• _Your task_: Turn the rows from the line with "Ähnliche Fragen" up to and including the line with "Welches Wasser ist das Beste in Deutschland?" into a numbered list, omitting any blank lines.

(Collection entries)
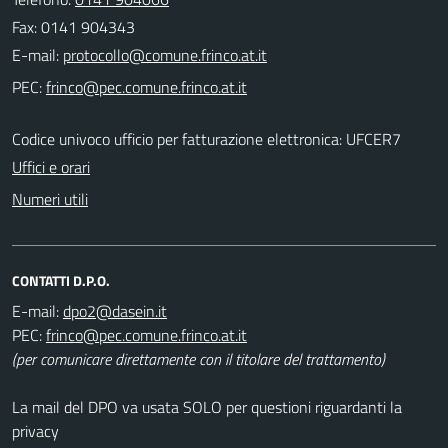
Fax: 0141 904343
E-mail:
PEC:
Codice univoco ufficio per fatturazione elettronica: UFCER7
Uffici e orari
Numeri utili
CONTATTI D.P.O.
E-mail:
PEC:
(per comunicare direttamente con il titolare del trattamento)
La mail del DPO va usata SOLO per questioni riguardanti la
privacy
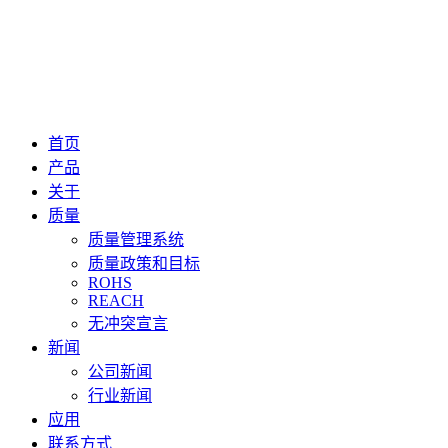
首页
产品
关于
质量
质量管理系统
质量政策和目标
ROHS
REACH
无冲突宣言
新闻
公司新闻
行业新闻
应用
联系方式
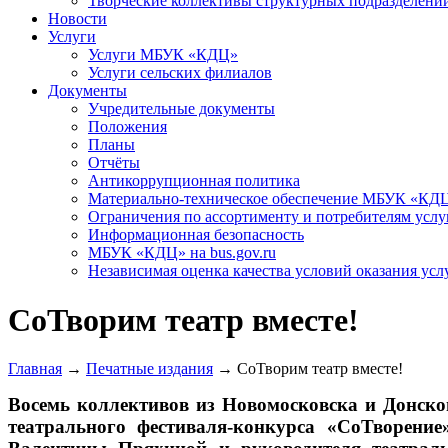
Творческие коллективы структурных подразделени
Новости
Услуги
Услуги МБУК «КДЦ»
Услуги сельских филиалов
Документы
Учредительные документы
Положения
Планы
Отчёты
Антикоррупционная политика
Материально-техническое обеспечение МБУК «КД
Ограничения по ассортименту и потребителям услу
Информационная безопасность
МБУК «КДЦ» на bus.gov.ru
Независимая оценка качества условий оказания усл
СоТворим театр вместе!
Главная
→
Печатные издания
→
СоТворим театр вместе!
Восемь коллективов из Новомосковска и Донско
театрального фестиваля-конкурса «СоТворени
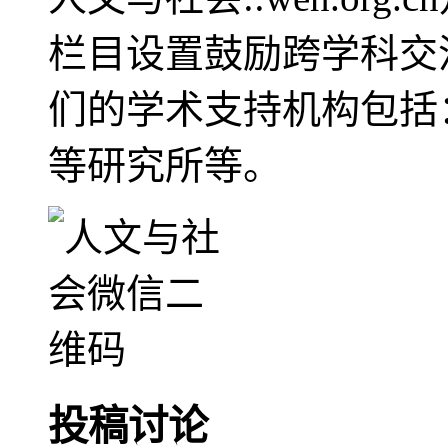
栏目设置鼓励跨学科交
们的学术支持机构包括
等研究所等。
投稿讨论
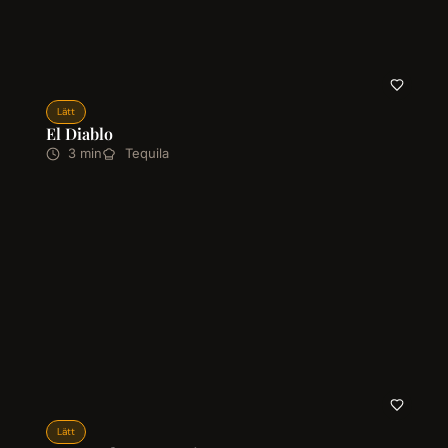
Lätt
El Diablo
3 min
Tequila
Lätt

--

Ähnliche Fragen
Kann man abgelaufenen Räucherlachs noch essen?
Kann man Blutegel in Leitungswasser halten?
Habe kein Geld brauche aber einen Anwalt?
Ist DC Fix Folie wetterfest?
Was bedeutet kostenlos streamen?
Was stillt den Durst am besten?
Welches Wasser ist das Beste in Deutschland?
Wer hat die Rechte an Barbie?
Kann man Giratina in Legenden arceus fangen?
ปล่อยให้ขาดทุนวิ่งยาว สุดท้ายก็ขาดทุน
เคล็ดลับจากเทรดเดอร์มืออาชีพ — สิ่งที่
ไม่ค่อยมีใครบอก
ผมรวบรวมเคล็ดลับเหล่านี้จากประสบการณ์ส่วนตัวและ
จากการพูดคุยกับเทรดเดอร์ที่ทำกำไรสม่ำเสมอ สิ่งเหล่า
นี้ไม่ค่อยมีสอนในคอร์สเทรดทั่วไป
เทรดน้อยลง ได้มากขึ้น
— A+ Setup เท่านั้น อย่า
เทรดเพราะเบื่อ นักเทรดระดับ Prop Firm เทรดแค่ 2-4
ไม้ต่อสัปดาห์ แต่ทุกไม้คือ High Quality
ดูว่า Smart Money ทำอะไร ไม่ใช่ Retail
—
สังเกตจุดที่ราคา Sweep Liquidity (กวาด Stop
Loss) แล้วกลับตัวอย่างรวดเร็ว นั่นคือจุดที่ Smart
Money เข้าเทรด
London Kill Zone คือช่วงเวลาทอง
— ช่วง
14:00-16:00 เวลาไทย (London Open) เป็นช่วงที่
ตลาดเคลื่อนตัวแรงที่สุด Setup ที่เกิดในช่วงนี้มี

• _Answer to this exercise_:
1. Ähnliche Fragen
2. Kann man abgelaufenen Räucherlachs noch essen?
3. Kann man Blutegel in Leitungswasser halten?
4. Habe kein Geld brauche aber einen Anwalt?
5. Ist DC Fix Folie wetterfest?
6. Was bedeutet kostenlos streamen?
7. Was stillt den Durst am besten?
8. Welches Wasser ist das Beste in Deutschland?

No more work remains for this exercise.